In both of these situations, just like with NASA, ‘good’ code ultimately depends on the outcome you’re after and what your company’s core values are.
Is there pressure for speed? Then ‘good’ is what gets you there quickest.
Do you care more about maintainability and how the code will hold up after a year? Then simplicity should be second to none.
So writing fast, bad code is acceptable?
Looking at these examples, we can start to define ‘good code’ as code that does the job it was intended to do in the best way possible. Whether that’s navigating people through space, trading currencies, or creating open source projects.
But if we define ‘good’ code as another tool for your company’s success then are we sacrificing our own growth and our pride as someone making products?
Some hardliners believe there is absolutely no correlation between ‘good code’ and ‘product success’. And that if the additional time spent on developing ‘good code’ can’t be seen or perceived by customers, why is it worth putting time into?
Also, features and requirements are constantly changing, so why bother? Releasing fast and iteratively allows for tighter feedback loops from customers and better features and experiences for the customer.
As Jeff Atwood, developer and author of the Coding Horror blog, puts it:
“…anything that gets in the way of you fixing your code or improving your code in a way that your customers can appreciate, is a negative.”Jeff Atwood
While it’s hard to argue that the company’s goals have to come first, there is still always a matter of professionalism at stake. You aren’t necessarily hired to just solve the problem, but to bring your own unique set of experiences and skills to the problem and solve it in the best way you know.
Think about a plumber you’ve hired to fit a sink. As they’re putting in the pipe, they can either screw them in properly with brackets or nail them in. The goal is to get the sink in, so nailing is quicker and cheaper.
Same result. Faster process for the customer. Better, right?
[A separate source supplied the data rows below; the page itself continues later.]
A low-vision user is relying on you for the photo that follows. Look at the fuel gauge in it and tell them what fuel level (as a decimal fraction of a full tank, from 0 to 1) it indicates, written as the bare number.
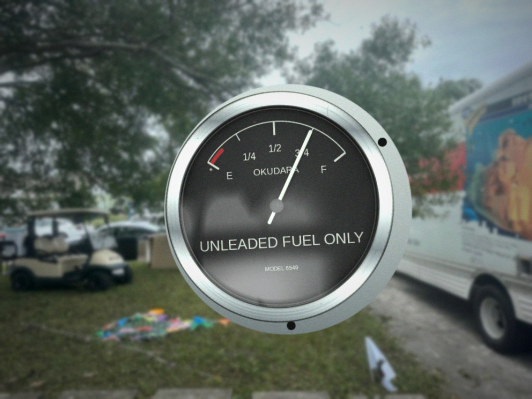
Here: 0.75
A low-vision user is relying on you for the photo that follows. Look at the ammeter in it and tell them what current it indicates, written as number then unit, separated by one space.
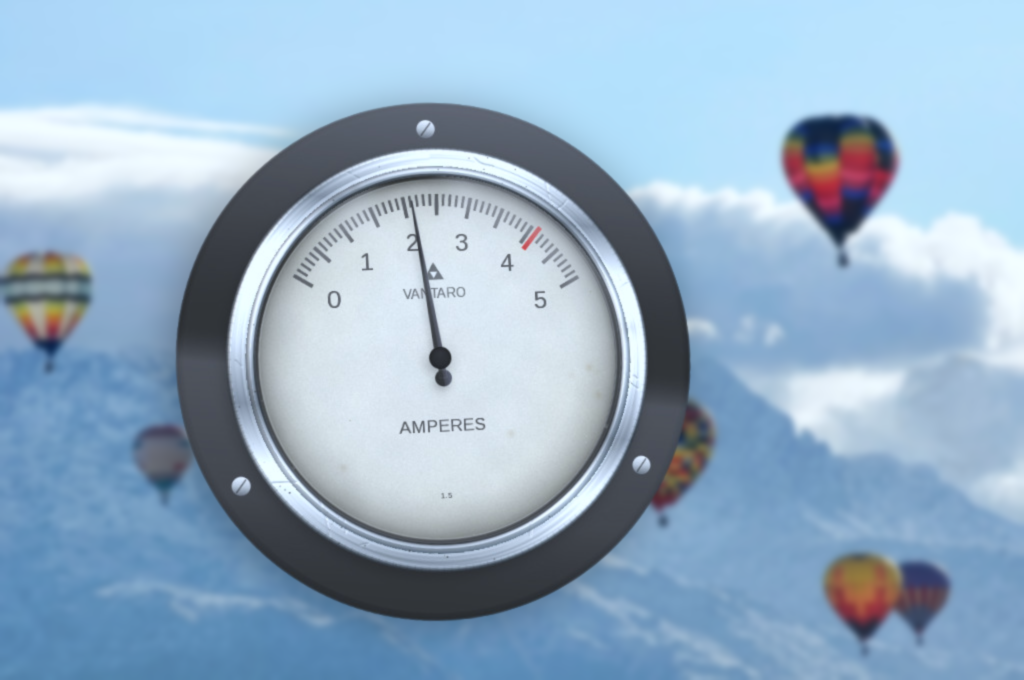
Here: 2.1 A
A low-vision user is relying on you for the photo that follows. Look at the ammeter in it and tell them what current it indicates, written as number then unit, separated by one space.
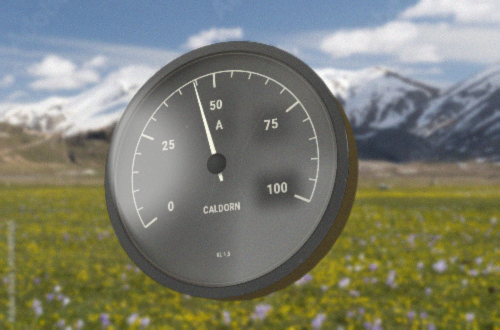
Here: 45 A
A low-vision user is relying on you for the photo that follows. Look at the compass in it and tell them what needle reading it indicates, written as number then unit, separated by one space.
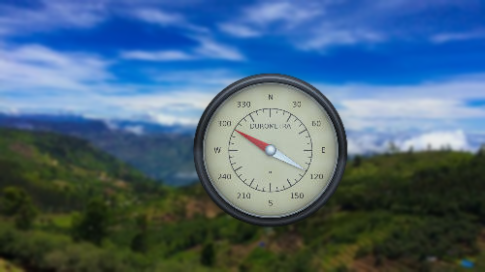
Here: 300 °
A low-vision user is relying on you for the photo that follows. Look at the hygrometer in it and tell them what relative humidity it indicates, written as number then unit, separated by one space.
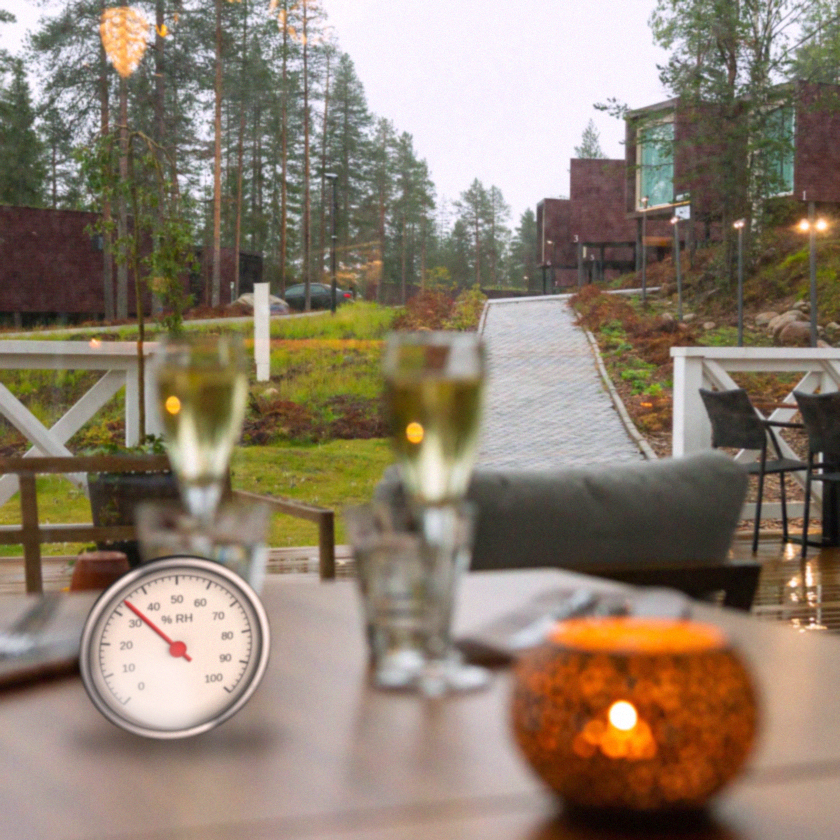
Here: 34 %
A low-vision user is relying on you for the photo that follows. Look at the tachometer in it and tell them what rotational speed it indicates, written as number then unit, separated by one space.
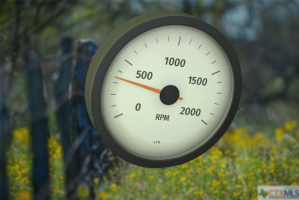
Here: 350 rpm
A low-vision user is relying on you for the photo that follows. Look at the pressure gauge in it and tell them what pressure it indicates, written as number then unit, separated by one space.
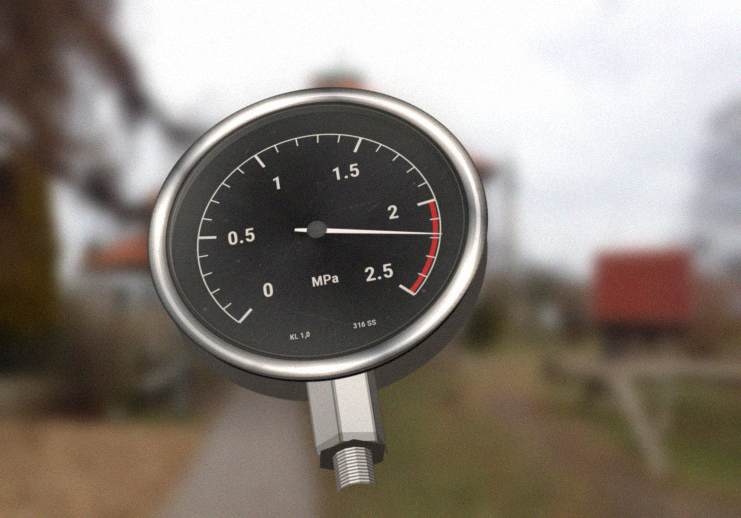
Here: 2.2 MPa
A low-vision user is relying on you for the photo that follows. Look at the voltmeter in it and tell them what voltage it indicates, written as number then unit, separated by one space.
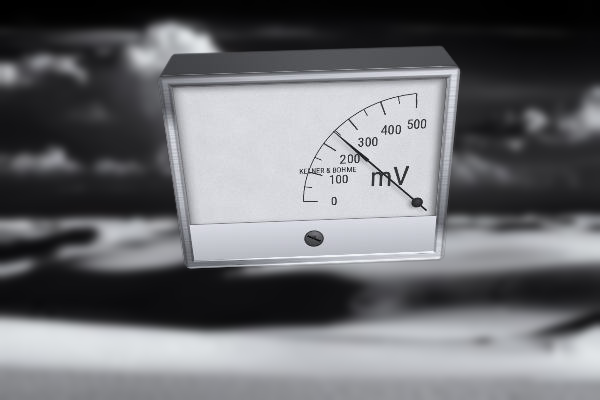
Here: 250 mV
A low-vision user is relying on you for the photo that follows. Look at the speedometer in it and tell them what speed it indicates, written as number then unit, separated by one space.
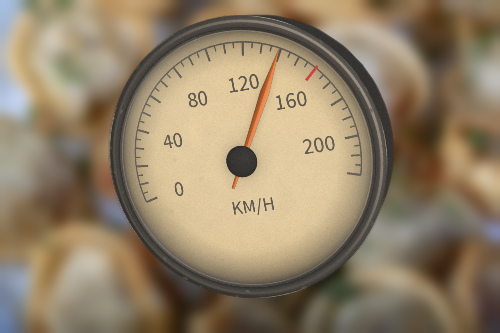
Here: 140 km/h
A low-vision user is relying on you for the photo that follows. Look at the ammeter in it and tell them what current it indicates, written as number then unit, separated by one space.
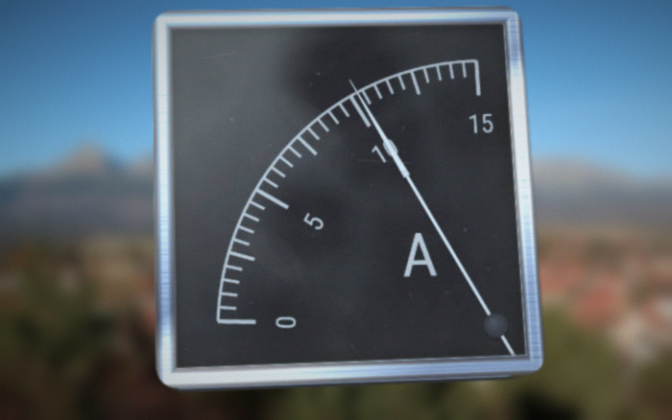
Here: 10.25 A
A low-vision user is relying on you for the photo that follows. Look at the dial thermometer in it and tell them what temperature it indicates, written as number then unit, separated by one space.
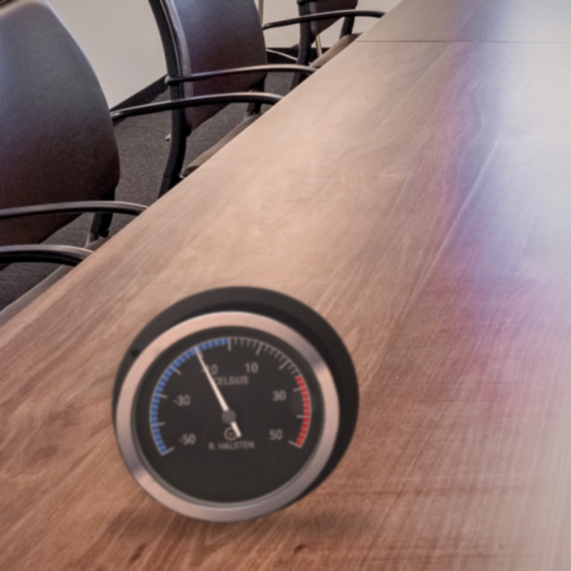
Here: -10 °C
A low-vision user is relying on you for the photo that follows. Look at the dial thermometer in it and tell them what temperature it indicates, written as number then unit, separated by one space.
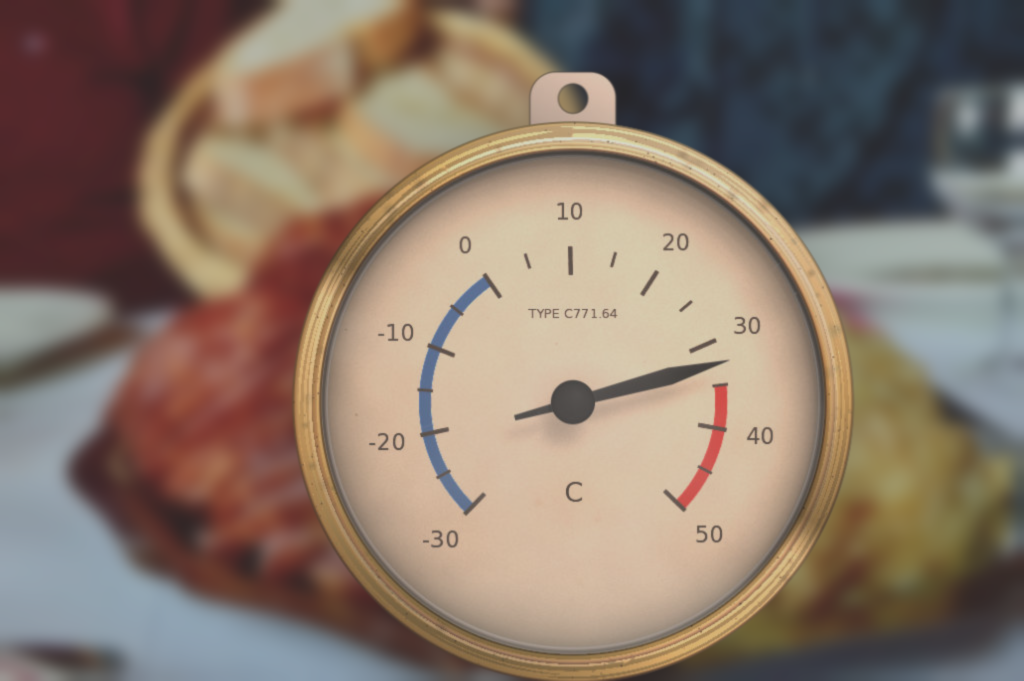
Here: 32.5 °C
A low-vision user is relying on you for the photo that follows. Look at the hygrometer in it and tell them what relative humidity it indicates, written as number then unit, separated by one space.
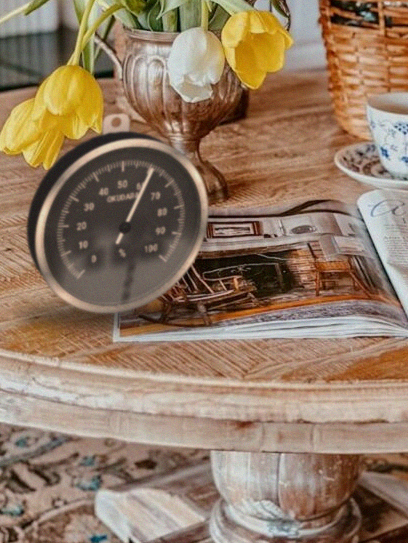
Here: 60 %
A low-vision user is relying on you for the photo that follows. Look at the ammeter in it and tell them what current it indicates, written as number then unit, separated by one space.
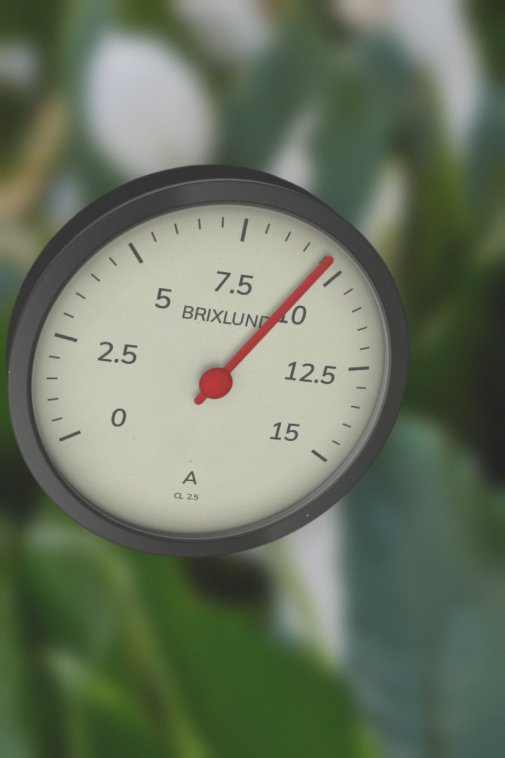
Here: 9.5 A
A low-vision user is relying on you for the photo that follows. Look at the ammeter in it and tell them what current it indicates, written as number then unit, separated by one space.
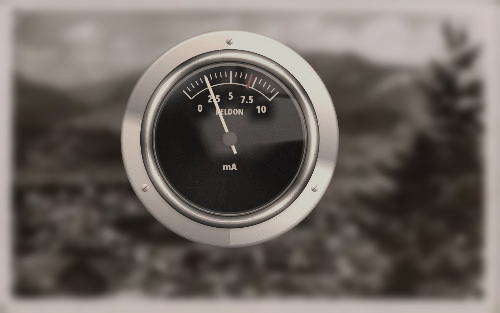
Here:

Well, if you ever need to do anything with that pipe, like move the sink because you bought a new toilet, you can’t do anything without destroying the wall.
The short-term view to that client is the same either way, but you’re leaving them with a potential future headache.
I believe it’s in our best interest, as well as the company or client’s, to do things in the best way possible. Which means anticipating changes and writing ‘good code’ that solves the current problem, but also is easy to modify and maintain.
Although there’s always the risk that code might get thrown out entirely at some point, ‘good code’ that has been properly thought out will be much easier and faster to make changes to, and as a result, less likely to be thrown out and rewritten.
Plus, the more you write good code, the easier it is to write, the better your code gets over time. You’re not just investing in the product, but in yourself as a member of the team and an asset to the company.
So, does ‘good code’ matter?
It matters to you.
Sometimes the company goal is not killing people. So it’s easy to make the decision between speed and quality. Other times it’s a balancing act of not screwing over your teammates while also keeping higher-ups happy.
The good code you wrote a year ago should be your bad code today. Otherwise you aren’t progressing. If you’re writing what you consider to be bad code you aren’t learning, you’re being lazy.
Writing what you think is good code, which also does what it needs to in the best way possible, means you’re at least trying.
Maybe you’re making mistakes. Maybe there are bugs. Maybe you’re making some sacrifices in the name of speed and changes to the market. But you’re progressing. You’re creating code that lives up to your own standard and will be in a good place for the changes waiting for you around the corner.